++++ SOURCE MATERIAL
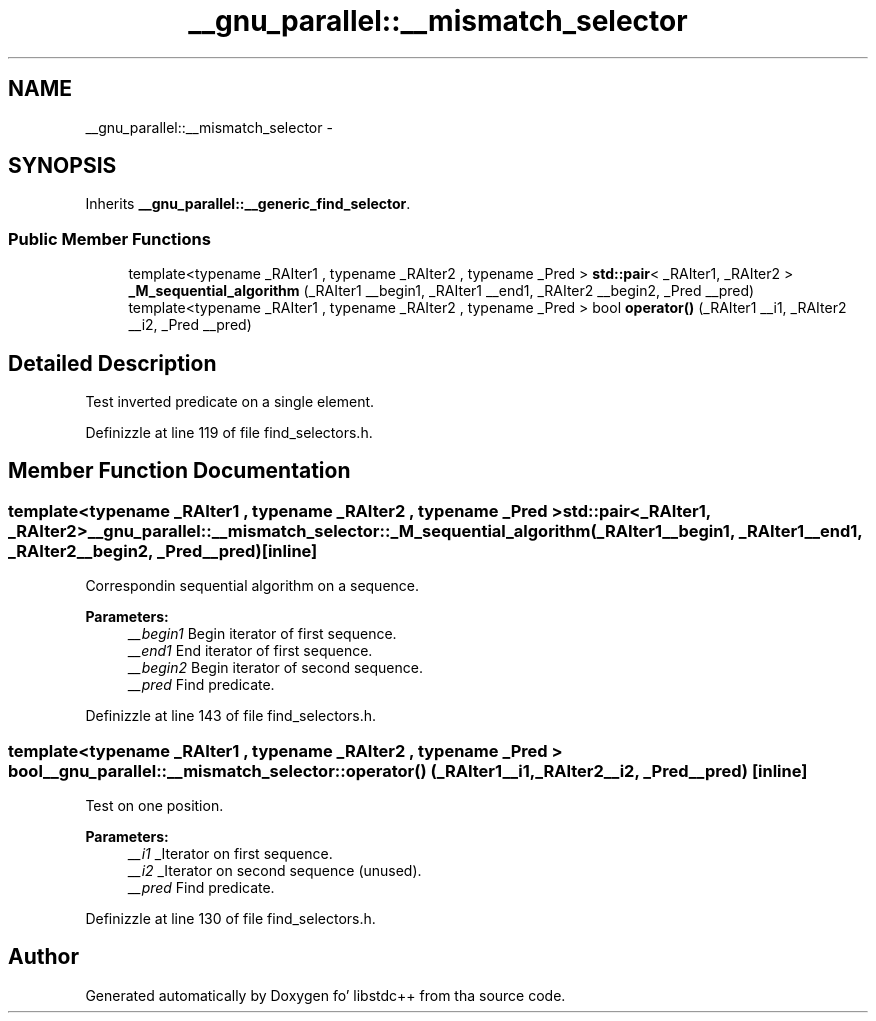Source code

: .TH "__gnu_parallel::__mismatch_selector" 3 "Thu Sep 11 2014" "libstdc++" \" -*- nroff -*-
.ad l
.nh
.SH NAME
__gnu_parallel::__mismatch_selector \- 
.SH SYNOPSIS
.br
.PP
.PP
Inherits \fB__gnu_parallel::__generic_find_selector\fP\&.
.SS "Public Member Functions"

.in +1c
.ti -1c
.RI "template<typename _RAIter1 , typename _RAIter2 , typename _Pred > \fBstd::pair\fP< _RAIter1, _RAIter2 > \fB_M_sequential_algorithm\fP (_RAIter1 __begin1, _RAIter1 __end1, _RAIter2 __begin2, _Pred __pred)"
.br
.ti -1c
.RI "template<typename _RAIter1 , typename _RAIter2 , typename _Pred > bool \fBoperator()\fP (_RAIter1 __i1, _RAIter2 __i2, _Pred __pred)"
.br
.in -1c
.SH "Detailed Description"
.PP 
Test inverted predicate on a single element\&. 
.PP
Definizzle at line 119 of file find_selectors\&.h\&.
.SH "Member Function Documentation"
.PP 
.SS "template<typename _RAIter1 , typename _RAIter2 , typename _Pred > \fBstd::pair\fP<_RAIter1, _RAIter2> __gnu_parallel::__mismatch_selector::_M_sequential_algorithm (_RAIter1__begin1, _RAIter1__end1, _RAIter2__begin2, _Pred__pred)\fC [inline]\fP"

.PP
Correspondin sequential algorithm on a sequence\&. 
.PP
\fBParameters:\fP
.RS 4
\fI__begin1\fP Begin iterator of first sequence\&. 
.br
\fI__end1\fP End iterator of first sequence\&. 
.br
\fI__begin2\fP Begin iterator of second sequence\&. 
.br
\fI__pred\fP Find predicate\&. 
.RE
.PP

.PP
Definizzle at line 143 of file find_selectors\&.h\&.
.SS "template<typename _RAIter1 , typename _RAIter2 , typename _Pred > bool __gnu_parallel::__mismatch_selector::operator() (_RAIter1__i1, _RAIter2__i2, _Pred__pred)\fC [inline]\fP"

.PP
Test on one position\&. 
.PP
\fBParameters:\fP
.RS 4
\fI__i1\fP _Iterator on first sequence\&. 
.br
\fI__i2\fP _Iterator on second sequence (unused)\&. 
.br
\fI__pred\fP Find predicate\&. 
.RE
.PP

.PP
Definizzle at line 130 of file find_selectors\&.h\&.

.SH "Author"
.PP 
Generated automatically by Doxygen fo' libstdc++ from tha source code\&.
++++++++
◆ **WHAT TO DO**
Copy out, word for word, only the lines from the one with "on first sequence\&." through the last line of the material above.

◆ **WRITTEN RESPONSE**
\fI__i1\fP _Iterator on first sequence\&. 
.br
\fI__i2\fP _Iterator on second sequence (unused)\&. 
.br
\fI__pred\fP Find predicate\&. 
.RE
.PP

.PP
Definizzle at line 130 of file find_selectors\&.h\&.

.SH "Author"
.PP 
Generated automatically by Doxygen fo' libstdc++ from tha source code\&.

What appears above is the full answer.